Gadai bukan termasuk pada komitmen pemindahan hak milik, tegasnya bukan pemilikan suatu benda dan bukan pula kadar atas manfaat suatu benda (sewa menyewa), melainkan spesialuntuk sekedar jaminan untuk suatu santunan piutang, itu sebabnya ulama setuju bahwa hak milik dan manfaat suatu benda yang dijadikan jaminan berada di pihak yang menggadaikan. Murtahin (yang mendapatkan barang gadai) dihentikan mengambil menguasai barang gadai kecuali diizinkan oleh rahin dan barang gadai itu bukan binatang.
Barang gadaian dipandang sebagai amanat bagi murtahin sama dengan amanat yang lain, beliau tidak harus membayar bila barang itu rusak, kecuali lantaran tindakannya.
Ibnu Qudamah dalam kiatbnya al-Mugny mengambarkan bahwa pengambilan kekuasaan dari barang gadai itu mencakup beberapa aspek pada dua keadaan yaitu yang tidak membutuhkan kepada biaya menyerupai rumah, barang-barang dan sebagainya, yang membutuhkan pembiayaan.
Mengenai aturan akseptor gadai dengan manfaat dari barang yang membutuhkan biaya dengan seizin yang menggadaikan yaitu sebanding dengan biaya yang diperlukan.

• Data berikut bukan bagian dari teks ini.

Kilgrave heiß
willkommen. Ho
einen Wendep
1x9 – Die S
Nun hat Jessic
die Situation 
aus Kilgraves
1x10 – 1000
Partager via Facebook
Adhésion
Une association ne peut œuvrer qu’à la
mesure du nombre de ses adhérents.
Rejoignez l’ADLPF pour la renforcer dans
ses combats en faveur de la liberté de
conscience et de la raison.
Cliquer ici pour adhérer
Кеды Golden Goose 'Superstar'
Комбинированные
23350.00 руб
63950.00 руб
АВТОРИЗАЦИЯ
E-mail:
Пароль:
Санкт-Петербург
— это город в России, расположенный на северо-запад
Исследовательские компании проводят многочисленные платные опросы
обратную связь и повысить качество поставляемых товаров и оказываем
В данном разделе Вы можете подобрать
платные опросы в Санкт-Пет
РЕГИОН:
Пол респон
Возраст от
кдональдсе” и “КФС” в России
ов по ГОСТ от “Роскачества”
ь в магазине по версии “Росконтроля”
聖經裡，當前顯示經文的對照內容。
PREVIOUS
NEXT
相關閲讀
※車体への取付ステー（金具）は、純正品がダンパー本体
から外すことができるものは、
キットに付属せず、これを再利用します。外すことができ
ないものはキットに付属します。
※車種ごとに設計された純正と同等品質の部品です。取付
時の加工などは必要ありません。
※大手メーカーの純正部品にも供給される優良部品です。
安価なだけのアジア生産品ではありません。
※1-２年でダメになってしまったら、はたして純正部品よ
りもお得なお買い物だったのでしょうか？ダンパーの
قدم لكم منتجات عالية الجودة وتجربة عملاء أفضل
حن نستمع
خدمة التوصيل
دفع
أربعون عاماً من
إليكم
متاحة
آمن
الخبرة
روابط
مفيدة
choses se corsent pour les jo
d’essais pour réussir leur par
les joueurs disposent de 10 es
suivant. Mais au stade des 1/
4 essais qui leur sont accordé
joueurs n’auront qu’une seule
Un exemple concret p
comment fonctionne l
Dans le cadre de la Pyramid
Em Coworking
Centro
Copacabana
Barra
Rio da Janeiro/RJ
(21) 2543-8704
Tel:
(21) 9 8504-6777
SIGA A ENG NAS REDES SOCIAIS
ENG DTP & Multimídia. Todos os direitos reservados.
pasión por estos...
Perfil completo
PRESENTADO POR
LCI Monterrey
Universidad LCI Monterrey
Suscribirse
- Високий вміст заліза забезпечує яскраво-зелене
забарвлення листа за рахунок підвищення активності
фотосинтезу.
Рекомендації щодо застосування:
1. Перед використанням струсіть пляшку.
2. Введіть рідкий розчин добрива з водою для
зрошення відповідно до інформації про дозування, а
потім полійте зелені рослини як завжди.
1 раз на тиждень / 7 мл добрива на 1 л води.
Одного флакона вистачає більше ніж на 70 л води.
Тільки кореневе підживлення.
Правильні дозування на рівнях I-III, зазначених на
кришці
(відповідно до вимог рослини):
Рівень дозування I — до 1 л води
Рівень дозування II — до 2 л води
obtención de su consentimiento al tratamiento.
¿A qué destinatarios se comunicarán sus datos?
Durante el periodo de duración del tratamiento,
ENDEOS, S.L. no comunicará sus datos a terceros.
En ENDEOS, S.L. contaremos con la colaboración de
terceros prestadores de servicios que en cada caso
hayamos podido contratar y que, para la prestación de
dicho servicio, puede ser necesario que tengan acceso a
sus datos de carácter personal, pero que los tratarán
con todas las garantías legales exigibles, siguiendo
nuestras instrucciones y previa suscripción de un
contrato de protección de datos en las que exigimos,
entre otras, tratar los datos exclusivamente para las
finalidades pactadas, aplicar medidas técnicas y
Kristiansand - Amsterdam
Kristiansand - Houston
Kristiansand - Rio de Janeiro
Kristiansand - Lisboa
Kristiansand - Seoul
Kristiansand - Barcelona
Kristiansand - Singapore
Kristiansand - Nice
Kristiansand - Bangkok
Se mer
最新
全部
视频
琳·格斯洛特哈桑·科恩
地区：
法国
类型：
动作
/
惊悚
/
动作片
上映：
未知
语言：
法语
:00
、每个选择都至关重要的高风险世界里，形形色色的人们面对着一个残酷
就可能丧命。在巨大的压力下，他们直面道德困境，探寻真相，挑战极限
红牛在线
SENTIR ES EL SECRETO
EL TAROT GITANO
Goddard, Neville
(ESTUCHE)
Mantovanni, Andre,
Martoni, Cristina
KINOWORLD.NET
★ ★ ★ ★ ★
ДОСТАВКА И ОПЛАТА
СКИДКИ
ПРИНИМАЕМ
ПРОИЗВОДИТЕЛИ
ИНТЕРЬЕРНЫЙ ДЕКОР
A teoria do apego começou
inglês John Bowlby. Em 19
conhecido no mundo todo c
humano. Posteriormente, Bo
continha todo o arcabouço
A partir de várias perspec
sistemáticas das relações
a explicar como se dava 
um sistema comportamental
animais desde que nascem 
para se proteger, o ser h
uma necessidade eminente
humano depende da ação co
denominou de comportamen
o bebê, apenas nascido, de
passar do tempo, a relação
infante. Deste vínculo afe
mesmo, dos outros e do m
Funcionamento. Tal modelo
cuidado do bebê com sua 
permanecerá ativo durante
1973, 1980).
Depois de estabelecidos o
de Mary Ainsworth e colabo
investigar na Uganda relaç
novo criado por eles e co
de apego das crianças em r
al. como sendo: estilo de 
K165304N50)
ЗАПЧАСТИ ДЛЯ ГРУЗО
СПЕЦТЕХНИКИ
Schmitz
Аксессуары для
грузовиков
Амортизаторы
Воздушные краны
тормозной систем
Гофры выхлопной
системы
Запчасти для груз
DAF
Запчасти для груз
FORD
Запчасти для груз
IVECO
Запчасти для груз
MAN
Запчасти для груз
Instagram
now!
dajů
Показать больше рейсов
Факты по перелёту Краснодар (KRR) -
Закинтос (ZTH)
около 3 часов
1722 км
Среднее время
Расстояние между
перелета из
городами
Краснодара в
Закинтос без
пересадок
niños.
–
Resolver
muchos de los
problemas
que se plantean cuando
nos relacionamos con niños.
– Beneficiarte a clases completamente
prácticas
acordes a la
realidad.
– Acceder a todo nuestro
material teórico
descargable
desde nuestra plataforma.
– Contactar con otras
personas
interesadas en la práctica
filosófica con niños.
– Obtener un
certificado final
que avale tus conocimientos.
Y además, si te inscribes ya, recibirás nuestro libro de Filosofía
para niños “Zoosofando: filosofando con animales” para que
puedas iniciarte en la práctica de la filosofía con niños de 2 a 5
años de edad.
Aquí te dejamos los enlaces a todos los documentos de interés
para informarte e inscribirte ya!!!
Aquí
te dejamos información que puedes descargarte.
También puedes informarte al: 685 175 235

Dari dua serpihan di atas sanggup dijumpai adanya barang bergerak dan barang tetap. Barang bergerak yaitu barang yang dalam penyerahannya tidak membutuhkan akte otentik menyerupai buku dan lain sebagainya. Sedangkan barang tetap yaitu barang yang dalam penyerahannya memerlukan suatu akte yang otentik menyerupai rumah, tanah dan lain-lain.
Jika memperhatikan klarifikasi di atas, pada hakekatnya akseptor gadai atas barang jaminan yang tidak membutuhkan biaya tidak sanggup menguasai barang jaminan tersebut. Bahwa akseptor barang gadai dihentikan menguasai barang gadai an walaupun di izinkan oleh murtahin.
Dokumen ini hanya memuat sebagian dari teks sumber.